A masterpiece of science reporting that tracks the animal origins of emerging human diseases.
The emergence of strange new diseases is a frightening problem that seems to be getting worse. In this age of speedy travel, it threatens a worldwide pandemic. We hear news reports of Ebola, SARS, AIDS, and something called Hendra killing horses and people in Australia—but those reports miss the big truth that such phenomena are part of a single pattern. The bugs that transmit these diseases share one thing: they originate in wild animals and pass to humans by a process called spillover. David Quammen tracks this subject around the world. He recounts adventures in the field—netting bats in China, trapping monkeys in Bangladesh, stalking gorillas in the Congo—with the world’s leading disease scientists. In Spillover Quammen takes the reader along on this astonishing quest to learn how, where from, and why these diseases emerge, and he asks the terrifying question: What might the next big one be?

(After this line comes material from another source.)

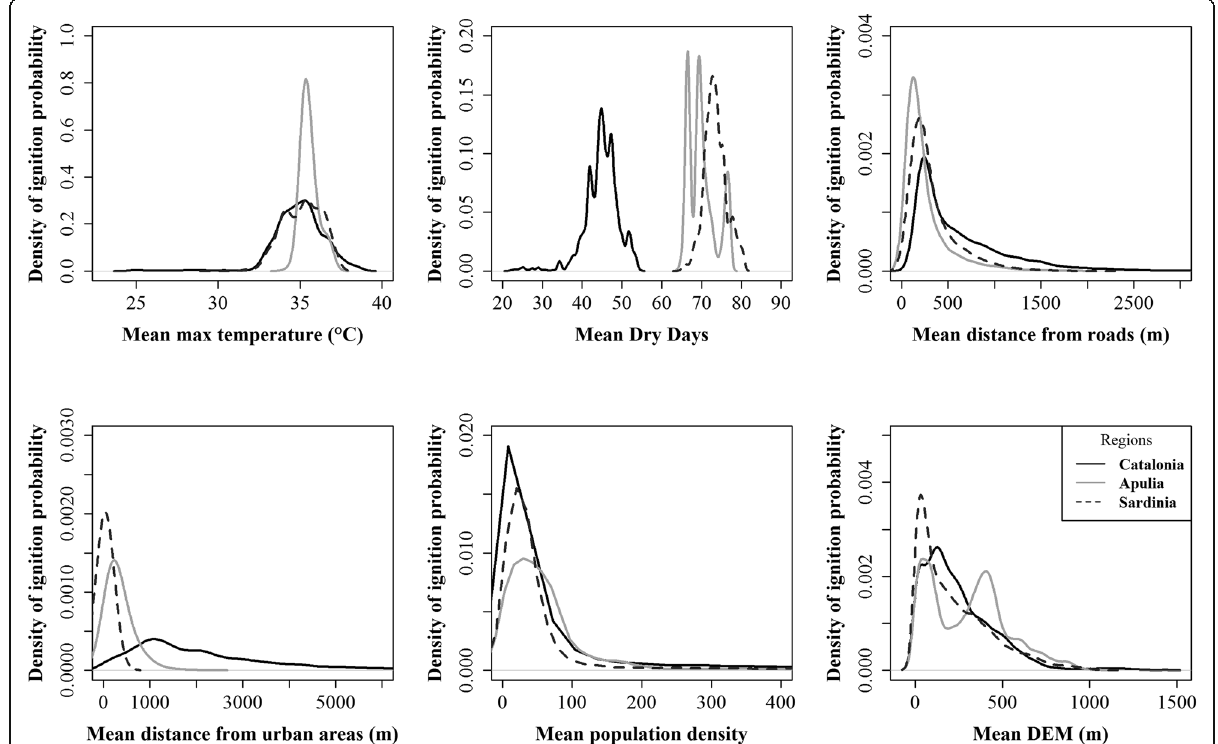
Fig. 4 The probability density function of fire ignition occurrence for mean max. temperature ( a ), mean dry days ( b ), mean distance from roads ( c ) and urban areas ( d ), mean population density ( e ), and mean elevation (DEM, f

Praise for Spillover: Animal Infections and the Next Human Pandemic
Starred review. ...a frightening but critically important book for anyone interested in learning about the prospects of the world’s next major pandemic.
— Publishers Weekly
David Quammen might be my favorite living science writer: amiable, erudite, understated, incredibly funny, profoundly humane. The best of his books, The Song of the Dodo, renders the relatively arcane field of island biogeography as gripping as a thriller. That bodes well for his new book, whose subject really is thriller-worthy: how deadly diseases (AIDS, SARS, Ebola) make the leap from animals to humans, and how, where, and when the next pandemic might emerge.
— Kathryn Schulz - New York Magazine
That [Quammen] hasn’t won a nonfiction National Book Award or Pulitzer Prize is an embarrassment.
— Dwight Garner - The New York Times
David Quammen [is] one of that rare breed of science journalists who blend exploration with a talent for synthesis and storytelling.
— Nathan Wolfe - Nature
Starred review. An essential work.
— Booklist
Starred review. A wonderful, eye-opening account of humans versus disease.
— Kirkus Reviews
[Spillover is] David Quammen’s absorbing, lively and, yes, occasionally gory trek through the animal origins of emerging human diseases.
— Cleveland Plain Dealer
As page turning as Richard Preston’s The Hot Zone… [Quammen is] one of the best science writers.
— Seattle Times
[Spillover] delivers news from the front lines of public health. It makes clear that animal diseases are inseparable from us because we are inseparable from the natural world.